Mali Music: No. It would just have to be the perfect song. I think I’m really big on identity. I don’t know if I could meet a person who can talk about how I feel about love or whatever better than me. If somebody’s like, “OK, well Mali’s not really good at introducing himself so I will,” I don’t think that’s something anybody will ever say. I don’t want anything associated with or identifying of me from anyone else to be second-class to the way it would be if I was able to do it myself. I love so many songs. But what I do is so unique that even if a person does try to write for me, it’s always kinda cheesy, because it’s what they try to do based on what they think I would do. It’s not as genuine because I ride a very, very fine line of swag and popular approaches with very, very strong spiritual energy. So if that’s done wrong at all, it could just be terrible. I guess I don’t really trust too many people with it, because it’s mine. I created it.
DX: Do you write for other people?
Mali Music: I do. I love to. I have a few songs on Jennifer Hudson’s album coming out. We were able to make some really good music, and I love to do that. But I don’t know…writing songs has become as political as producing songs. Now, it’s not even about who has the best song, it’s all about who you know, how many hits they’ve written already, and all this other weird stuff. It causes the industry to become stagnant. It’s really cool, and I’m learning a lot and finding out the reason why these go-to people are as depended on as they are. You gotta be able to take it from where it is to where it’s going, not just be refreshing and new. Everybody isn’t as excited about that as they should be.
DX: How was working with Jennifer Hudson?

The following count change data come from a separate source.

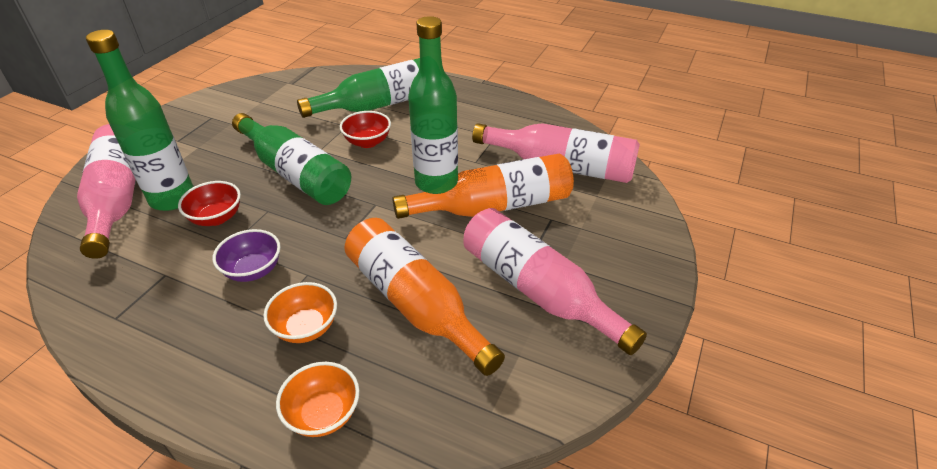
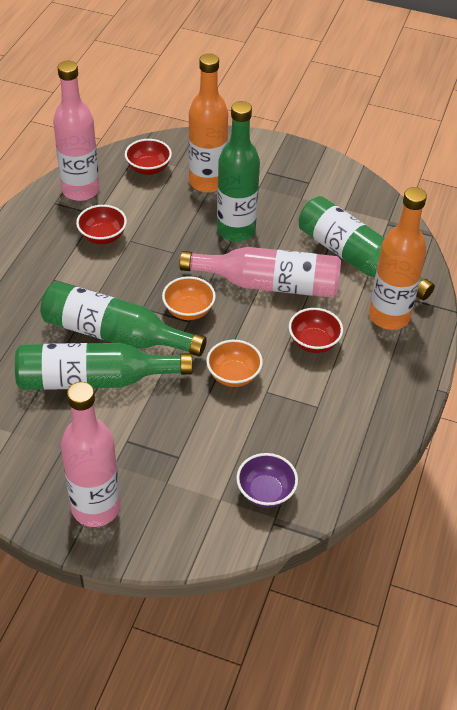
red bowl: [178,181,241,226] [340,111,391,148] = 2 -> [76,205,127,244] [125,139,172,175] [289,308,343,353] = 3

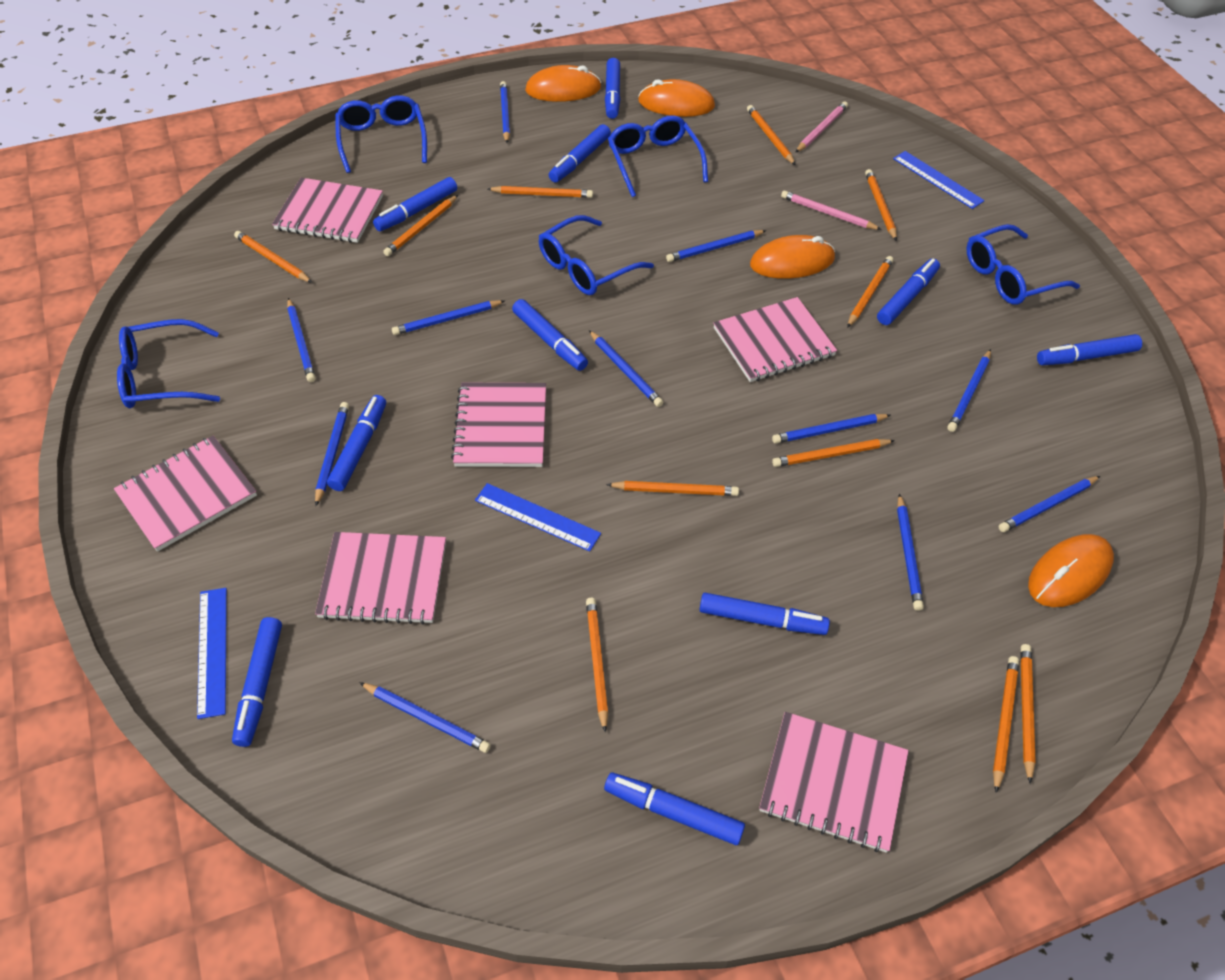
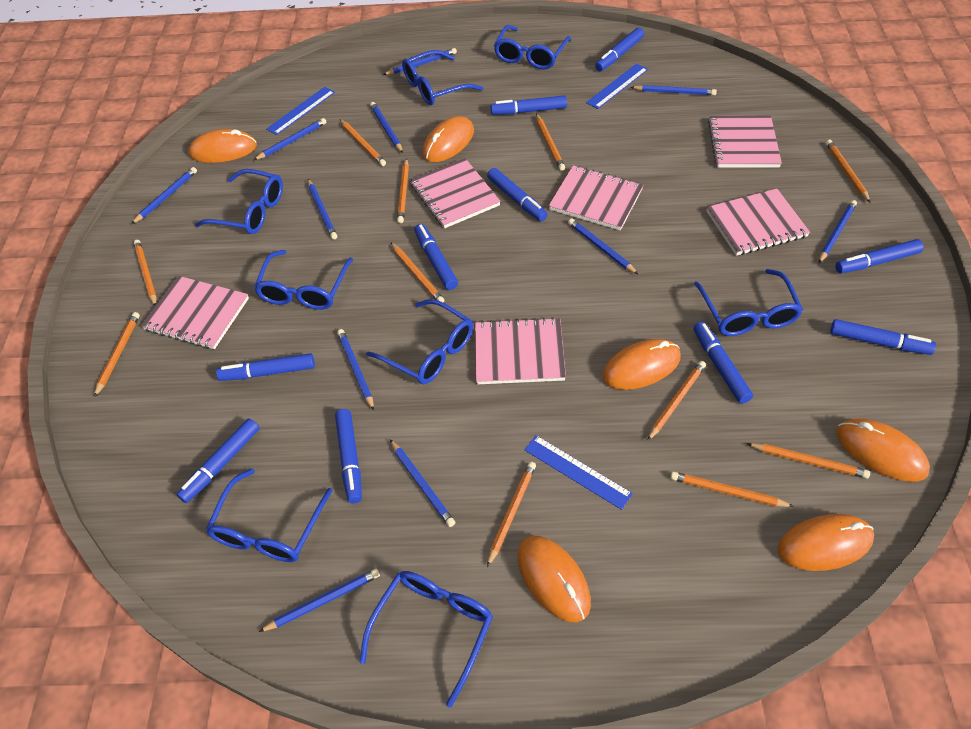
blue glasses: [117,319,220,408] [335,95,427,173] [539,215,654,295] [608,115,708,197] [966,224,1080,305] = 5 -> [195,169,283,234] [206,468,332,562] [254,250,353,310] [360,571,493,707] [366,299,473,384] [402,50,483,105] [494,25,572,70] [694,269,803,336] = 8
orange mouse: [525,65,602,102] [638,79,715,117] [750,235,835,279] [1028,534,1114,607] = 4 -> [188,129,257,163] [423,116,474,162] [517,536,591,622] [602,339,681,390] [777,514,874,571] [836,419,930,482] = 6
pink pencil: [781,191,882,230] [795,101,848,153] = 2 -> none = 0

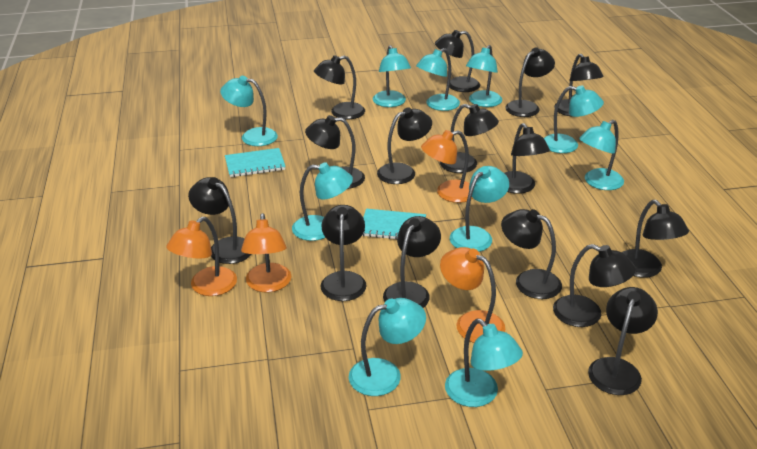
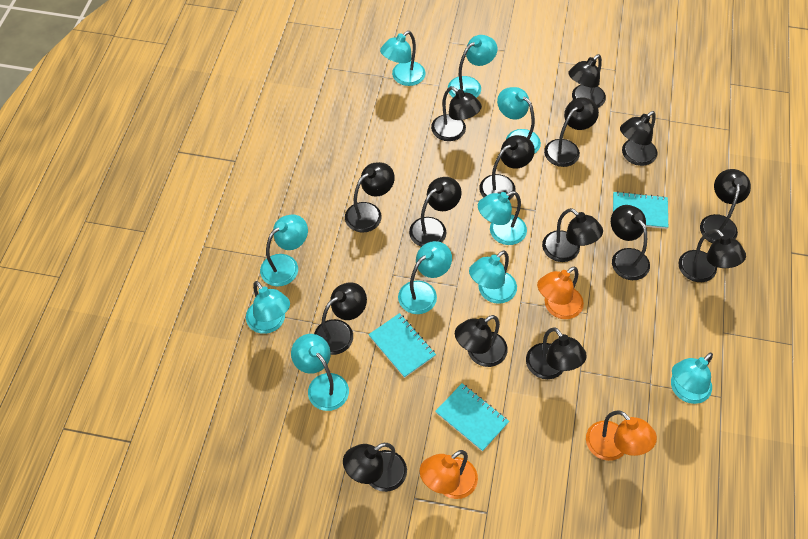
orange lamp: [166,217,237,296] [241,213,291,292] [421,130,473,203] [440,247,505,343] = 4 -> [420,450,478,499] [537,266,584,319] [586,410,657,461] = 3
turquoise notebook: [225,148,286,177] [362,209,426,240] = 2 -> [368,313,436,378] [435,383,509,452] [613,191,668,229] = 3

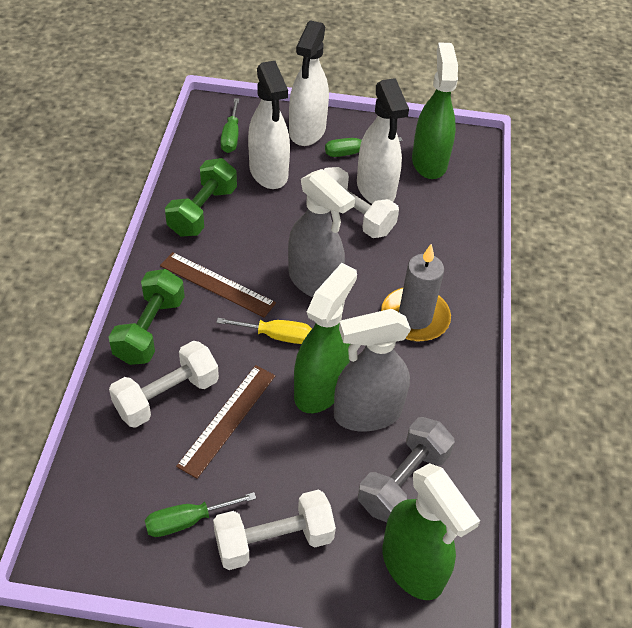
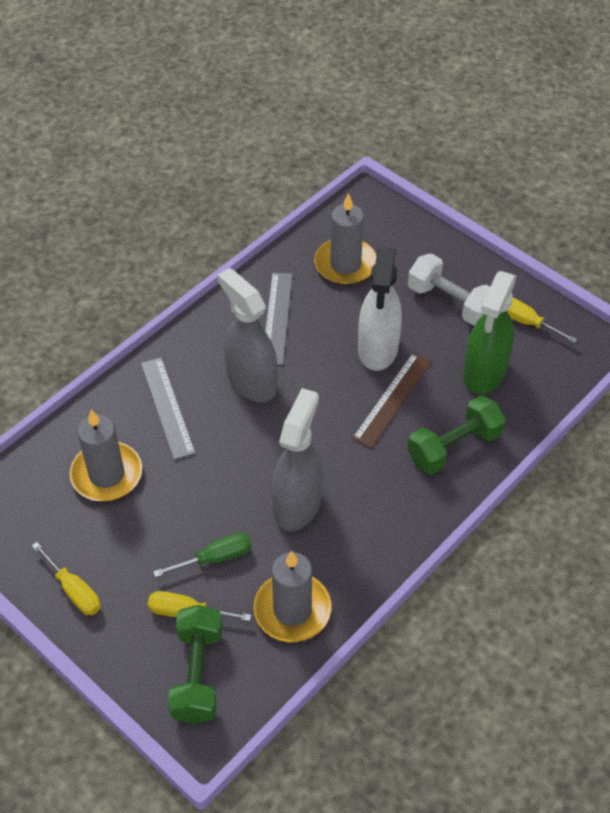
brown ruler: [160,252,276,318] [176,365,275,479] = 2 -> [352,353,432,448] = 1
green screwdriver: [145,492,256,537] [220,98,239,153] [325,137,403,157] = 3 -> [153,533,252,577] = 1
green spray bottle: [294,263,357,413] [382,463,480,600] [412,42,458,179] = 3 -> [463,271,517,394] = 1
grey candle: [381,244,451,342] = 1 -> [70,409,142,501] [254,551,331,642] [314,193,377,285] = 3
grey dumbbell: [358,417,455,522] = 1 -> none = 0
grey ruler: none = 0 -> [141,358,196,460] [265,273,293,365] = 2
white dumbbell: [109,341,219,428] [213,490,336,570] [324,167,399,238] = 3 -> [408,253,490,326] = 1
white spray bottle: [248,61,290,189] [289,20,329,146] [357,78,409,204] = 3 -> [358,247,402,371] = 1
yellow screwdriver: [216,318,312,344] = 1 -> [32,542,101,615] [148,591,251,621] [507,298,577,343] = 3

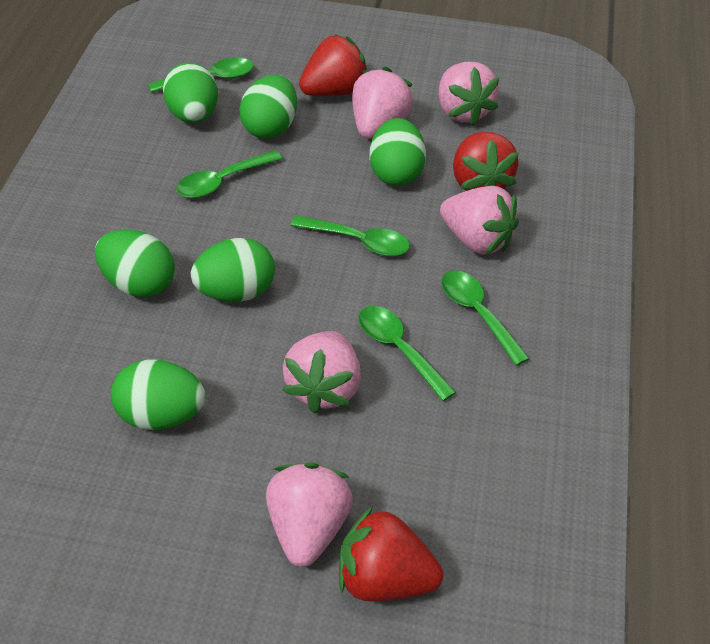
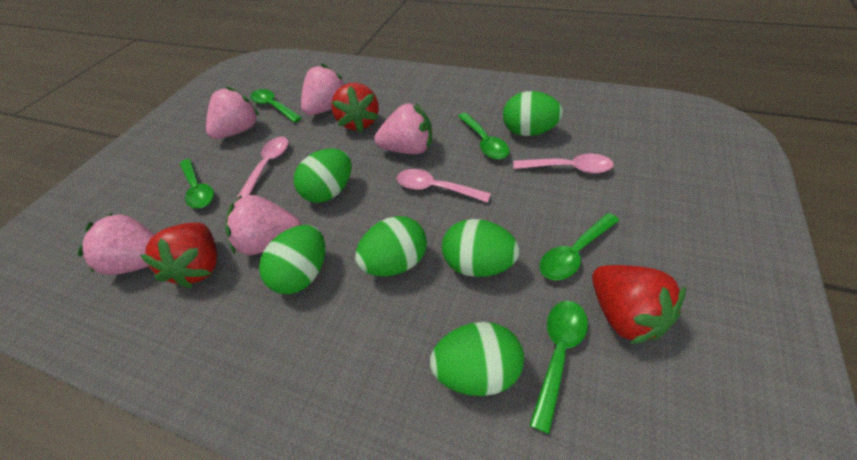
pink spoon: none = 0 -> [237,137,289,198] [397,169,491,203] [513,154,614,174] = 3

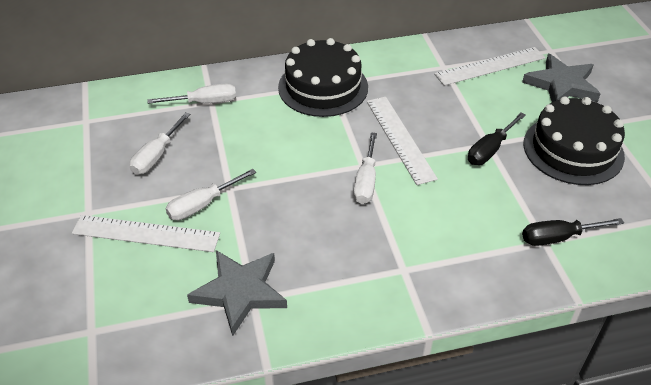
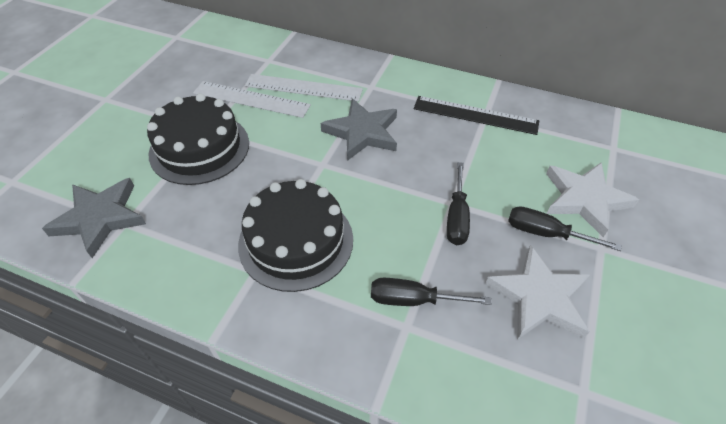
black ruler: none = 0 -> [414,96,539,135] = 1
black screwdriver: [468,113,526,165] [522,218,624,246] = 2 -> [371,278,491,306] [447,162,470,245] [508,206,621,251] = 3
white ruler: [72,215,220,252] [367,97,438,185] [434,47,545,86] = 3 -> [193,81,311,118] [245,74,363,102] = 2
white screwdriver: [130,112,190,175] [148,84,236,104] [166,169,256,220] [353,133,377,204] = 4 -> none = 0
white star: none = 0 -> [485,245,590,340] [546,162,639,237] = 2

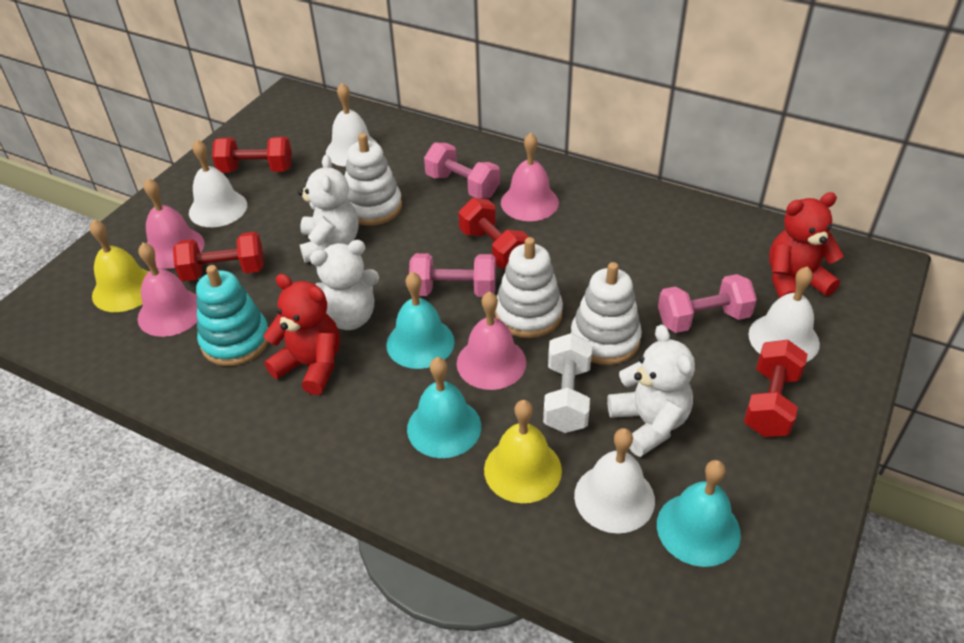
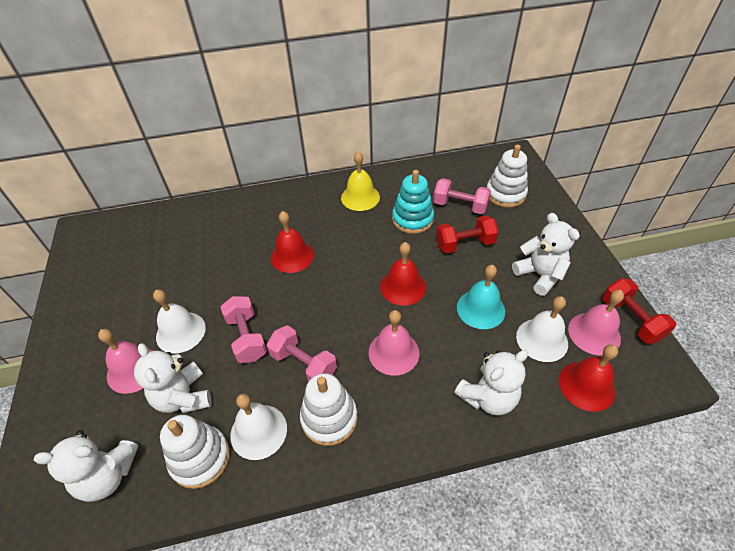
pink bell: [138,243,197,337] [144,179,205,269] [457,291,526,390] [501,133,559,221] = 4 -> [98,329,153,394] [369,310,419,376] [568,290,624,356] = 3
red bell: none = 0 -> [271,211,314,273] [380,242,426,306] [559,344,618,412] = 3
red dumbbell: [173,232,264,281] [212,137,292,173] [459,198,529,268] [744,340,808,437] = 4 -> [436,215,499,253] [603,279,676,344] = 2
red teddy bear: [263,274,340,395] [769,192,844,298] = 2 -> none = 0
turquoise bell: [386,272,455,369] [407,357,481,458] [657,460,741,567] = 3 -> [457,265,505,329] = 1
white bell: [189,140,247,227] [326,83,378,167] [574,428,655,534] [748,266,820,362] = 4 -> [153,290,206,354] [230,394,287,460] [516,296,568,362] = 3
white dumbbell: [543,333,592,433] = 1 -> none = 0
white teddy bear: [298,155,359,263] [310,240,379,330] [607,324,695,457] = 3 -> [34,430,138,502] [134,343,212,413] [454,350,528,415] [512,213,580,296] = 4
yellow bell: [90,220,149,312] [484,400,562,503] = 2 -> [341,152,380,211] = 1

Mali Music: It was awesome. It was a lot of fun. She’s such a strong personality. I just really, really love how she gets down. She’s serious about music, her sound, and getting her ideas out. But she’s also very, very reverent of what God is doing and has done through me and with me. It’s very, very, very good. We had a great time, and I think we could make hundreds of great songs together, non-stop. We had to stop just because we had to. I think it’s just great. We both respect each other’s gifts, each other’s angles, and it just is a blessing.
DX: I read somewhere, you even talked about this earlier, that the live show is very important to you. Why is that such an important part of your music?
Mali Music: That’s where it’s the most evident. That’s where it’s the clearest right there, no doubt. Once you get the opportunity to come to a show and I’m really able to express myself right in front of you, because it’s always gonna be new and fresh and inspired. I think that’s the thing that causes people to leave and really get it. That makes me the happiest.
DX: How do you define success?
Mali Music: I guess I define success as the most basic form of the word. Success is the accomplishing of a thing that an individual sets out to do. Flat out. So good or bad, if a person says in their mind or in their heart, sitting down one day, “I want to do this,” and a day later or a moment later, it’s done, that success. Success isn’t a good or a bad thing. It could be used for bad, it could be used for good, but success is standard. Success is what comes when you accomplish a thing you set out to do. That’s what it means to me.
DX: Do you think that you have success or are on the path towards success?
Mali Music: One hundred thousand billion percent. I think that this is one of the healthiest successes, because it’s not one that’s degrading. So when this wins, everybody wins, and it inspires everybody. People don’t feel degraded because of the success that comes from it. People feel empowered by it. That’s when it’s special, when your success is connected to the happiness of a generation, you’re doing something real good.